Marlinの新EP『Side Effects』が心に響く
スイス出身でギニアとハンガリーにルーツを持つシンガーソングライター、MarlinがそのセカンドEP『Side Effects』を発表しました。この新作は、アーティストとしてだけでなく、個人としても大きな成長を示す重要な作品となっています。
デビューEP『New Her』では、時に毒とも言える関係の余波と自分を取り戻す過程が描かれていましたが、最新作『Side Effects』では心の準備、健全な愛、そして再び心を開く勇気に焦点が当たっています。曲の中では成長が癒しを生み出し、やがて本当に愛を受け入れる準備が整う瞬間を見事に捉えています。
愛の脆さと喜びを映し出す
全4曲を通して、Marlinは落ち着いた視点から恋に落ちる喜びや脆さを描出しています。明るく軽やかなムードを持ちながら、歌詞には迷いや不安が織り交ぜられ、心が準備できていても、過去の傷が残る身体との葛藤を認める姿勢が見受けられます。この緊張感に向き合い、不安を正直に表現し、自己理解を深める力に変えていく様子が、聴く人に深い印象を与えます。
メッセージとして伝わるのは、内面の成長を重ねた者ほど、安定した満たされた関係を築けるということ。これは、現代において多くの人が求める普遍的なテーマです。
サウンドの魅力
音楽的には、現代的なR&Bとポップを基にしながら、温もりのあるグルーヴ、クリーンなメロディ、さらにはさりげないファンクの要素が見事に融合しています。この様々な音の重なりが、キャッチーさと感情の深みを実現し、1曲1曲が持つ独自の表情を際立たせています。特に
「Hard To Get」では自信に満ちた遊び心が感じられ、対照的に「Type of Way」では落ち着いた安心感が漂い、さらに「Don’t Let Him Go」では自己を傷つけるかもしれない感情との緊張感が描かれています。アルバムのタイトル曲「Side Effects」では、信頼を再構築する過程における静かな不安が見事に表現されています。
Marlinのこれまでの歩み
Marlinは多文化的な背景を持ち、幼少期から90~2000年代のR&B、ヒップホップ、レゲエといった音楽に親しんできました。彼女の音楽的アイデンティティは、Alicia KeysやLauryn Hill、Usherといったアーティストから大きな影響を受けて形作られました。2019年にはデュオOzyahとしてEP『688』をリリースし、スイス国内で積極的にライブ活動を行いました。

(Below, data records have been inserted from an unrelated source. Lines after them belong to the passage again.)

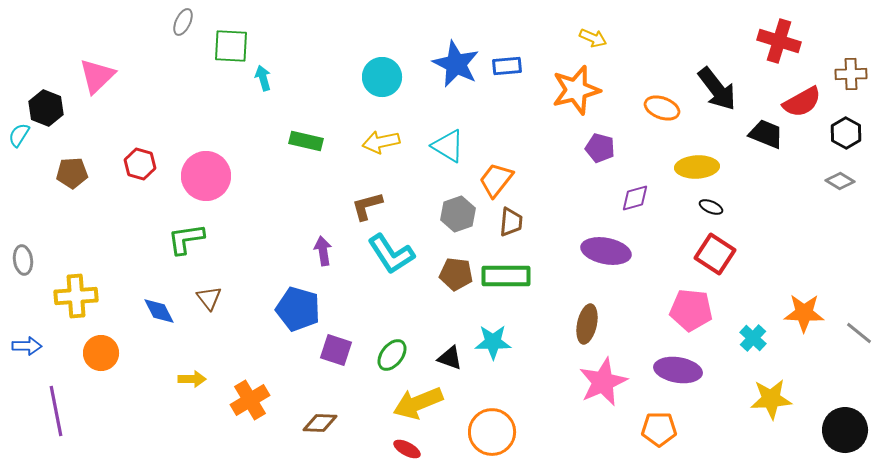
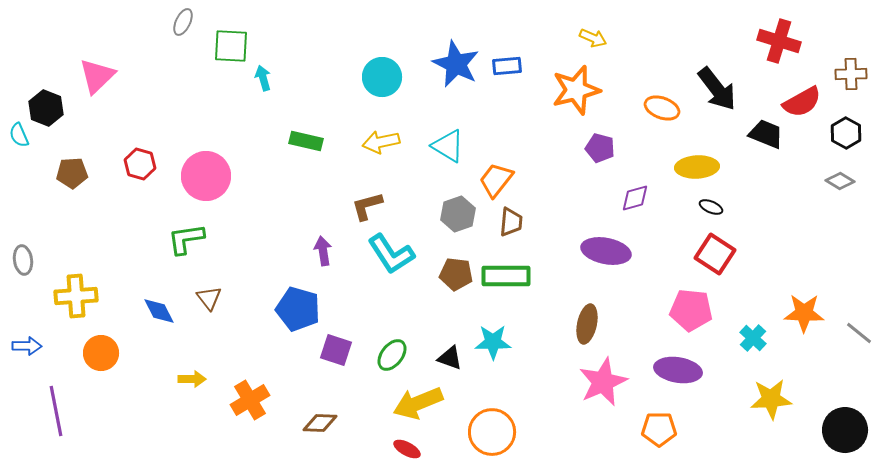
cyan semicircle at (19, 135): rotated 55 degrees counterclockwise
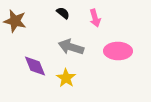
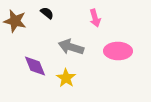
black semicircle: moved 16 px left
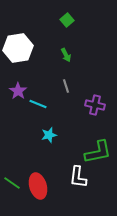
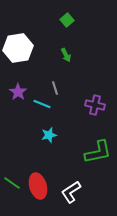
gray line: moved 11 px left, 2 px down
purple star: moved 1 px down
cyan line: moved 4 px right
white L-shape: moved 7 px left, 15 px down; rotated 50 degrees clockwise
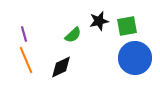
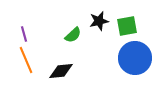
black diamond: moved 4 px down; rotated 20 degrees clockwise
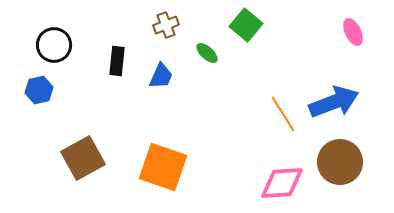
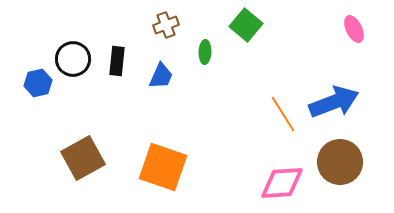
pink ellipse: moved 1 px right, 3 px up
black circle: moved 19 px right, 14 px down
green ellipse: moved 2 px left, 1 px up; rotated 50 degrees clockwise
blue hexagon: moved 1 px left, 7 px up
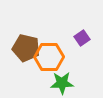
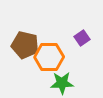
brown pentagon: moved 1 px left, 3 px up
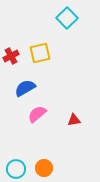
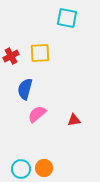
cyan square: rotated 35 degrees counterclockwise
yellow square: rotated 10 degrees clockwise
blue semicircle: moved 1 px down; rotated 45 degrees counterclockwise
cyan circle: moved 5 px right
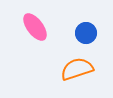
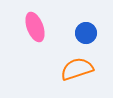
pink ellipse: rotated 16 degrees clockwise
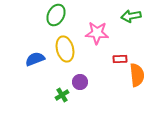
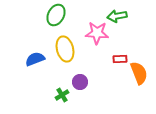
green arrow: moved 14 px left
orange semicircle: moved 2 px right, 2 px up; rotated 15 degrees counterclockwise
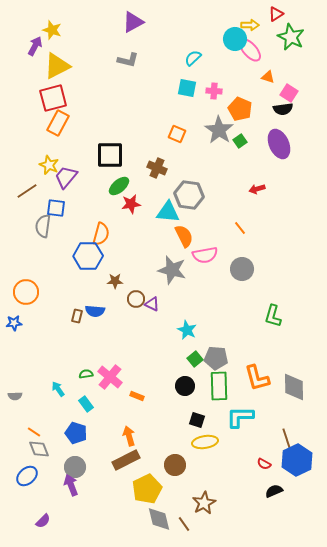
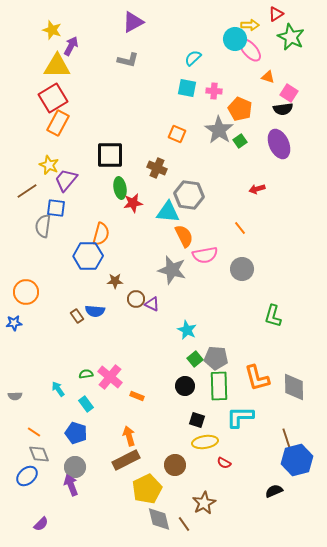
purple arrow at (35, 46): moved 36 px right
yellow triangle at (57, 66): rotated 28 degrees clockwise
red square at (53, 98): rotated 16 degrees counterclockwise
purple trapezoid at (66, 177): moved 3 px down
green ellipse at (119, 186): moved 1 px right, 2 px down; rotated 60 degrees counterclockwise
red star at (131, 204): moved 2 px right, 1 px up
brown rectangle at (77, 316): rotated 48 degrees counterclockwise
gray diamond at (39, 449): moved 5 px down
blue hexagon at (297, 460): rotated 12 degrees clockwise
red semicircle at (264, 464): moved 40 px left, 1 px up
purple semicircle at (43, 521): moved 2 px left, 3 px down
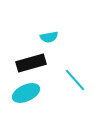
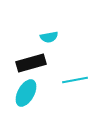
cyan line: rotated 60 degrees counterclockwise
cyan ellipse: rotated 36 degrees counterclockwise
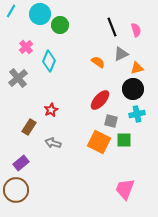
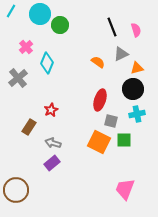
cyan diamond: moved 2 px left, 2 px down
red ellipse: rotated 25 degrees counterclockwise
purple rectangle: moved 31 px right
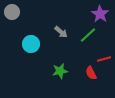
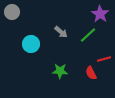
green star: rotated 14 degrees clockwise
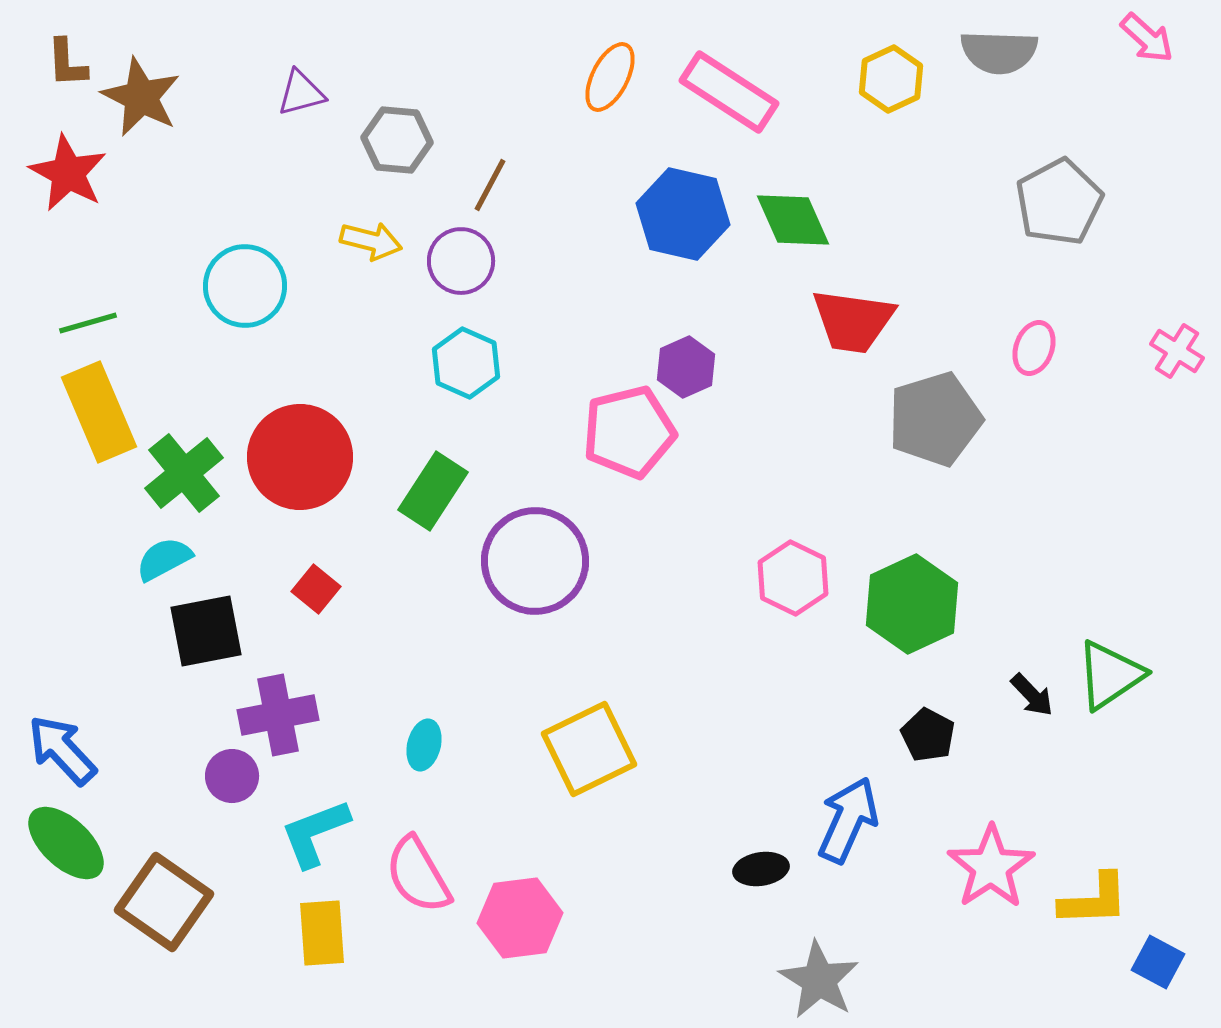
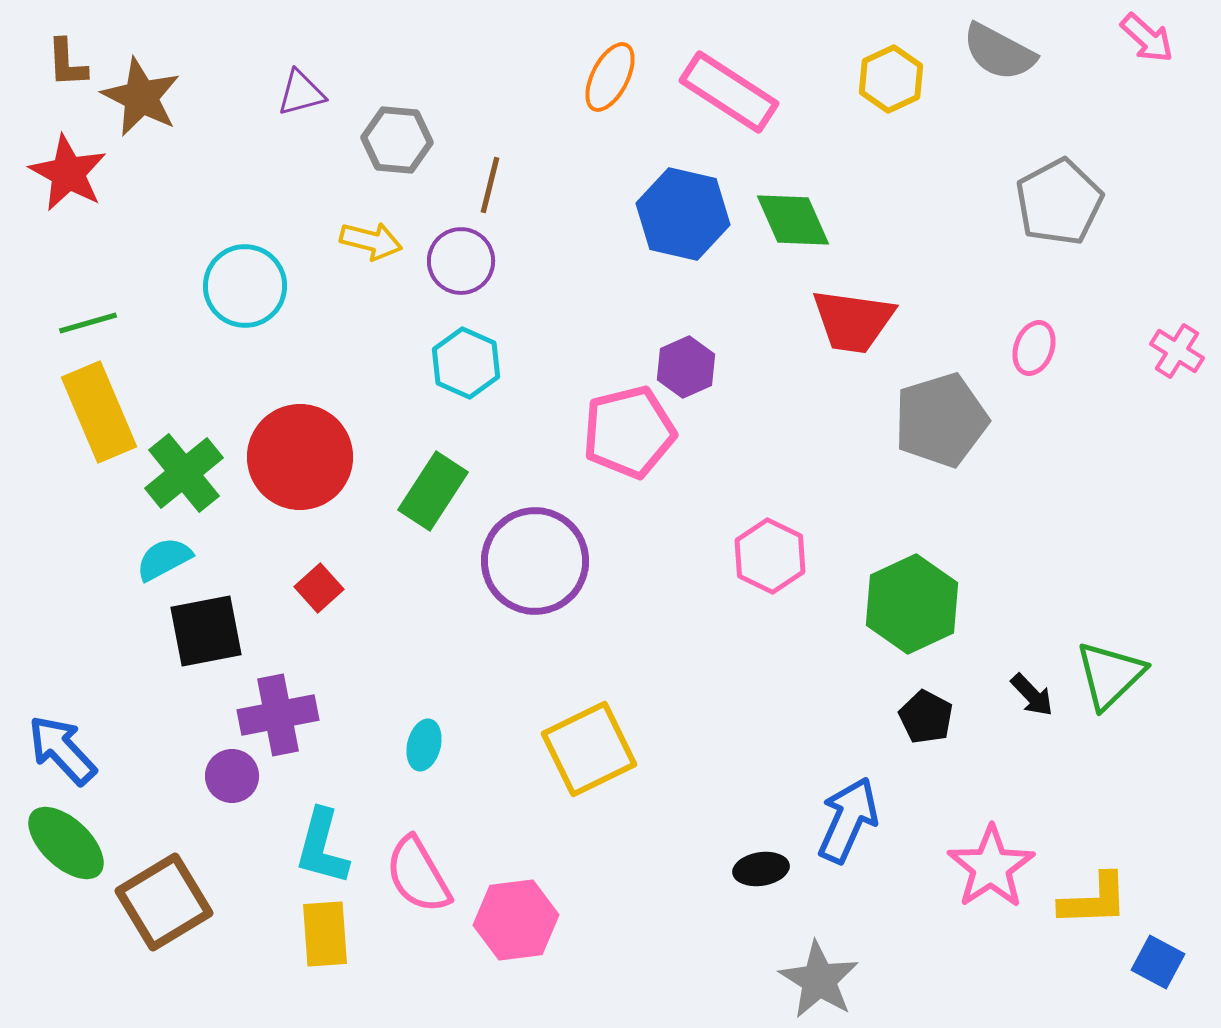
gray semicircle at (999, 52): rotated 26 degrees clockwise
brown line at (490, 185): rotated 14 degrees counterclockwise
gray pentagon at (935, 419): moved 6 px right, 1 px down
pink hexagon at (793, 578): moved 23 px left, 22 px up
red square at (316, 589): moved 3 px right, 1 px up; rotated 9 degrees clockwise
green triangle at (1110, 675): rotated 10 degrees counterclockwise
black pentagon at (928, 735): moved 2 px left, 18 px up
cyan L-shape at (315, 833): moved 7 px right, 14 px down; rotated 54 degrees counterclockwise
brown square at (164, 902): rotated 24 degrees clockwise
pink hexagon at (520, 918): moved 4 px left, 2 px down
yellow rectangle at (322, 933): moved 3 px right, 1 px down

2022年からはソロ活動を開始し、R&Bとポップのセンスを磨き続けています。スイスの主要ラジオ局でも彼女の楽曲がオンエアされるなど、徐々に支持を獲得し、2024年にはZermatt Unplugged Mountain AcademyやMontreux Jazz Residencyに参加する予定で、さらなる音楽シーンでの存在感を示していくことでしょう。
まとめ
Marlinの新EP『Side Effects』は、成長と愛の美しさを見つめ直す内容となっており、聴く者に強い感情を呼び起こすことでしょう。これからの彼女の活動にも、ぜひ注目してみてください。